- TASKS AND EXERCISES -
[A] In the passage on the spider venom peptide U1-SCRTX-Lg1a, which phospholipase D had the lowest homology to the peptide, and what was its identity match?
[B] Write a continuation of the passage on the spider venom peptide U1-SCRTX-Lg1a, beginning after its final sentence.

- EXCERPT TO READ -

Sequence similarity searches with the Basic Local Alignment Search Tool (BLAST) allowed us to perform a multiple alignment analysis of the amino acid sequence of U1-SCRTX-Lg1a using the Clustal Omega program. BLAST searches and sequence alignment exhibited the peptide homology to specific regions of nine phospholipases D found in the venom of Loxosceles spiders (Figure 7). The amino acid sequences of phospholipases D LgRec1 (fragments 162–177) and Loxtox_s1D (fragments 188–203) had the highest homology to U1-SCRTX-Lg1a, showing a 100% identity match with the peptide. On the other hand, LvSicTox-alphaIC1bv (fragments 154–169), LvSicTox-alphaIC1aii (fragments 155–170), LgSicTox-alphaIA1 (fragments 162–177), LsaSicTox-alphaIB1avi (fragments 155–170), LsaSicTox-alphaIB1av (fragments 152–167), and LruSicTox-alphaIC1a (fragment 155–170) had a lower but still significant homology to the peptide with an identity match range between 88–81%. Finally, LiSicTox-alphaII2 had the lowest homology to U1-SCRTX-Lg1a, exhibiting a 75% identity match. The alignment also showed that all analyzed sequences contain two regions with identical amino acids: one of two residues (VG) and another one of eight residues (DFSGNDDI). Furthermore, three positions are strongly conserved and two are occupied by residues of functional similarity (D and E, both with negatively charged R groups; V and I, both with nonpolar R groups), indicating that these positions represent conservative amino acid exchanges [61].
The venoms of several species are rich sources of antimicrobial molecules, and it has been suggested that the presence of these molecules is useful for organisms like spiders and scorpions to clean the biological conducts that transport venom from the gland where it is produced to the tip of the venom injector, protecting them from potential infections [1]. Based on this, the PEAKS DB searches and resulting multiple sequence alignment led us to hypothesize that, as has been previously reported in studies on AMPs derived from large proteins found in the venom of spiders and snakes [12,62], U1-SCRTX-Lg1a may have originated from a limited proteolytic cleavage after K residues suffered from the phospholipase D LgRec1 previously isolated from the venom of L. gaucho [33], suggesting that these dermonecrotic toxins may be important factors in the immune response of Loxosceles spiders by functioning as a substrate for the generation of AMPs.

(Stored data entries)
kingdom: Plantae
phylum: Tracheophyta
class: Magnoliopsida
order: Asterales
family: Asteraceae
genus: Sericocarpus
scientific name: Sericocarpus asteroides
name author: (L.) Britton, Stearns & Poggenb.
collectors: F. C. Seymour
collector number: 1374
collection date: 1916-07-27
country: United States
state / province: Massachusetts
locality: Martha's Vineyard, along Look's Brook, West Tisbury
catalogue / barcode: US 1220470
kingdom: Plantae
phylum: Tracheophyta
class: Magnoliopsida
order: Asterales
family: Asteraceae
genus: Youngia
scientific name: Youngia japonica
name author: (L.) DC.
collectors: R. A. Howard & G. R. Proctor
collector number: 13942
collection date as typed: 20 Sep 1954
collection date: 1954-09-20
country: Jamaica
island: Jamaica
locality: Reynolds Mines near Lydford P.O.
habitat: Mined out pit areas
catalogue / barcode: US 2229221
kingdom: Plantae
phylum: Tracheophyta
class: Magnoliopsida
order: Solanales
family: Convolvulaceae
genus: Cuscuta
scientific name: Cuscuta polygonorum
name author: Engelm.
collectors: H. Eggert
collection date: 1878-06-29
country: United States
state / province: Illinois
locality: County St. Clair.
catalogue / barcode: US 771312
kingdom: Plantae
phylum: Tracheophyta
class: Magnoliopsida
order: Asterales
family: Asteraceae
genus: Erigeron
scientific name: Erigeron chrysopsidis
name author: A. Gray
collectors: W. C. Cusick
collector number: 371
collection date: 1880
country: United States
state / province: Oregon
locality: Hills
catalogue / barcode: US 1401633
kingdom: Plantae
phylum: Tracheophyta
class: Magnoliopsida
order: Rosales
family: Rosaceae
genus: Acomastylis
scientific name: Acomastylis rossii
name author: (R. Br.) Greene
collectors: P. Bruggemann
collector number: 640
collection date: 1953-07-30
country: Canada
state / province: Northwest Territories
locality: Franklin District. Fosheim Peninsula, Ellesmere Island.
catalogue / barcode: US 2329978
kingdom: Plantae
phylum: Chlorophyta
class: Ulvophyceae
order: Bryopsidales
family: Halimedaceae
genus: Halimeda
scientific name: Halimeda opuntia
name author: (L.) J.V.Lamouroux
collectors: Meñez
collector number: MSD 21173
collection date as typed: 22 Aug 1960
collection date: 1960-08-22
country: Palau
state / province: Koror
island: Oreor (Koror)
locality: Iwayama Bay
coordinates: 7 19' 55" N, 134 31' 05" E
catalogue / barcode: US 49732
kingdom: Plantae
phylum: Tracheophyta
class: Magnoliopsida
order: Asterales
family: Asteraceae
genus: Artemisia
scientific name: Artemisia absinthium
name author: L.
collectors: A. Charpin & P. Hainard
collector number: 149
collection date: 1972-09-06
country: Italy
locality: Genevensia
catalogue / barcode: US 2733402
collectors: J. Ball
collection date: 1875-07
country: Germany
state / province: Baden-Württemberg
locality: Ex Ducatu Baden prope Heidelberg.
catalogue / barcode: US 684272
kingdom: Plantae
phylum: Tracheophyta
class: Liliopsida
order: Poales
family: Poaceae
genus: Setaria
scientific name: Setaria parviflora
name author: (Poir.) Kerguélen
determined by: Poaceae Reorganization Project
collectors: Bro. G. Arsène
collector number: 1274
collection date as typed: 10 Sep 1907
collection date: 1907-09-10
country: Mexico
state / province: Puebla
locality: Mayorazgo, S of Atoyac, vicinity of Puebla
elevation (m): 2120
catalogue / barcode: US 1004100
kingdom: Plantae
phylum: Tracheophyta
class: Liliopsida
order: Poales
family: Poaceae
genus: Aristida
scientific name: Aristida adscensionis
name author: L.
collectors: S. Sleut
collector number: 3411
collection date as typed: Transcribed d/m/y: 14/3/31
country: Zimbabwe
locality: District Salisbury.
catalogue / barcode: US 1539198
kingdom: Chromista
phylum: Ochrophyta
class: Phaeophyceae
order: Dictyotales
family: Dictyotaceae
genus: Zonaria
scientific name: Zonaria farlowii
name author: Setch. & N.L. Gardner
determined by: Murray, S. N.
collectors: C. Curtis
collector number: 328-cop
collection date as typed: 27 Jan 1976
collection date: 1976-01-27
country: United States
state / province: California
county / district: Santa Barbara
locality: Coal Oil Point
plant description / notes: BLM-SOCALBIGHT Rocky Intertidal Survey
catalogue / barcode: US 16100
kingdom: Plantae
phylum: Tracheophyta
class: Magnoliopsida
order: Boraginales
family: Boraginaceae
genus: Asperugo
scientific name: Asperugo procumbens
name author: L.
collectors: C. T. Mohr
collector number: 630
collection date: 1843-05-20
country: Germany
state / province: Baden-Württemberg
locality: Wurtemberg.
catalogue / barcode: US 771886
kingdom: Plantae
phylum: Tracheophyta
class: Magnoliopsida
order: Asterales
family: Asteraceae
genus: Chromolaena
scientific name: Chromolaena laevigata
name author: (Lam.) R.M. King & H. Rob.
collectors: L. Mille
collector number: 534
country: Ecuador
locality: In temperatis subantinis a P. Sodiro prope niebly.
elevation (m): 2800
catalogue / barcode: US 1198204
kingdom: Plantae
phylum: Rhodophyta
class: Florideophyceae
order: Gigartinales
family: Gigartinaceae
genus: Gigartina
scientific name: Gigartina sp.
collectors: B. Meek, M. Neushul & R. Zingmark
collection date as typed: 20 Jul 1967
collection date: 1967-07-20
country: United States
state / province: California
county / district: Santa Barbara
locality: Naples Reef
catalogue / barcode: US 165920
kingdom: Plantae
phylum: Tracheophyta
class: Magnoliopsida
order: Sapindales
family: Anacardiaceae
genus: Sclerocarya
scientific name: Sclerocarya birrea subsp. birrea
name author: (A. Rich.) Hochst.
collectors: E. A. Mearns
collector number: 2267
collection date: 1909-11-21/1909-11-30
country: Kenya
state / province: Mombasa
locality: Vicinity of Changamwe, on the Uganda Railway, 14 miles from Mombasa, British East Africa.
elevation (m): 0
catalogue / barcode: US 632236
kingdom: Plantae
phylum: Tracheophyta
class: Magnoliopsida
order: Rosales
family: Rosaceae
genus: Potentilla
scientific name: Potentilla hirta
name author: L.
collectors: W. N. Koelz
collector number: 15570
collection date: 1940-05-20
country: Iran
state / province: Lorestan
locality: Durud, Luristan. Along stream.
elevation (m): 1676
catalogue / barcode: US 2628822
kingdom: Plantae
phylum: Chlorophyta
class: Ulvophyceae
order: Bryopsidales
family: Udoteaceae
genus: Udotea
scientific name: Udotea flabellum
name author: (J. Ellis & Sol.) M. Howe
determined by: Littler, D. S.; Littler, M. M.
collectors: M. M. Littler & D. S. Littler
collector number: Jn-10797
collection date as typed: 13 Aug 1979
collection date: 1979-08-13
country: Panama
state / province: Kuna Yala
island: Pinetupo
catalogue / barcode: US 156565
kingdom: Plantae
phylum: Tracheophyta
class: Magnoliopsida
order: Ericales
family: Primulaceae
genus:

- TASK-BY-TASK RESULTS -
[A] LiSicTox-alphaII2, with a 75% identity match.

[B]
Some physical and chemical characteristics of U1-SCRTX-Lg1a were predicted by performing a sequence analysis using the ProtParam tool available on the bioinformatics resource portal ExPASy. The net charge, grand average of hydropathicity (GRAVY), and theoretical isoelectric point (pI), among other properties, were calculated (Table 2). U1-SCRTX-Lg1a is an anionic molecule (net charge of −3) due to the presence in its structure of four aspartic acid residues (D), a negatively charged amino acid, and just one lysine residue (K), which is a positively charged amino acid. Furthermore, the peptide has a pI of 3.77, indicating that this is the pH value at which its net charge is equal to 0. Additionally, the GRAVY score, a metric of the overall hydrophobicity/hydrophilicity of polypeptides, was in the negative range for U1-SCRTX-Lg1a (−0.769), showing that this AMP could be hydrophilic in nature.
Most AMPs are cationic, which facilitates their interaction with anionic microbial membranes, leading to a variety of effects that includes membrane permeabilization, depolarization, leakage, and lysis, which ends in cell death. However, many evidences indicate that some cationic AMPs (CAMPs) can interact with intracellular anionic targets such as DNA, RNA, or cell wall components whilst others appear to have immunomodulatory properties [63]. Generally, CAMPs also have an isoelectric point close to 10, which is very similar to detergents and is consistent with the membrane-disruptive mechanisms of action proposed for many of these peptides [64]. Taking this into account, the net negative charge of U1-SCRTX-Lg1a and its low pI indicate that this peptide is part of the interesting group of anionic antimicrobial peptides (AAMPs), which have been considered as an essential part of the innate immunity of vertebrates, invertebrates, and plants [63].
Because some microbial strains either possess inherent resistance to CAMPs or can develop resistance to these molecules, a rapidly growing number of AAMPs have been identified in recent years, which appear to have evolved to counter microbes with resistance to CAMPs and would thus seem well-suited for the development of novel antimicrobial agents [65]. The interaction with the membrane appears to be crucial for the antimicrobial mechanisms of AAMPs, which include toroidal pore formation and the Shai–Huang–Matsazuki model of membrane interaction along with membranolysis via tilted peptide formation and pH-dependent amyloidogenesis [66]. However, it has also been reported that some of these AAMPs use non-membranolytic mechanisms of action that and involve the binding of metal ions through the residues of aspartic acid and glutamic acid to form cationic salt bridges with negatively charged components of microbial membranes. This action would allow the translocation of these peptides across the cell membrane into the cytoplasm, where they could act on internal cellular targets [63]. Taking into consideration that the results of the hemolytic assay suggest a non-membrane disruptive mechanism of action for U1-SCRTX-Lg1a, it would be interesting to elucidate the way in which this anionic peptide interacts with its target microorganisms in future studies.
To predict the primary and secondary structure of the peptide from its amino acid sequence, the PepDraw tool and I-TASSER server were used, respectively (Figure 8). The predicted model by I-TASSER suggests that U1-SCRTX-Lg1a tends to form an α-helix between the ISDV residues and that the rest of the structure is a coil, which implies an absence of regular secondary structure in the largest portion of the molecule. The C-score, a measure of confidence that allows an estimation of the quality of the predicted structure, was −0.77 for this peptide, indicating a correct global topology for the model.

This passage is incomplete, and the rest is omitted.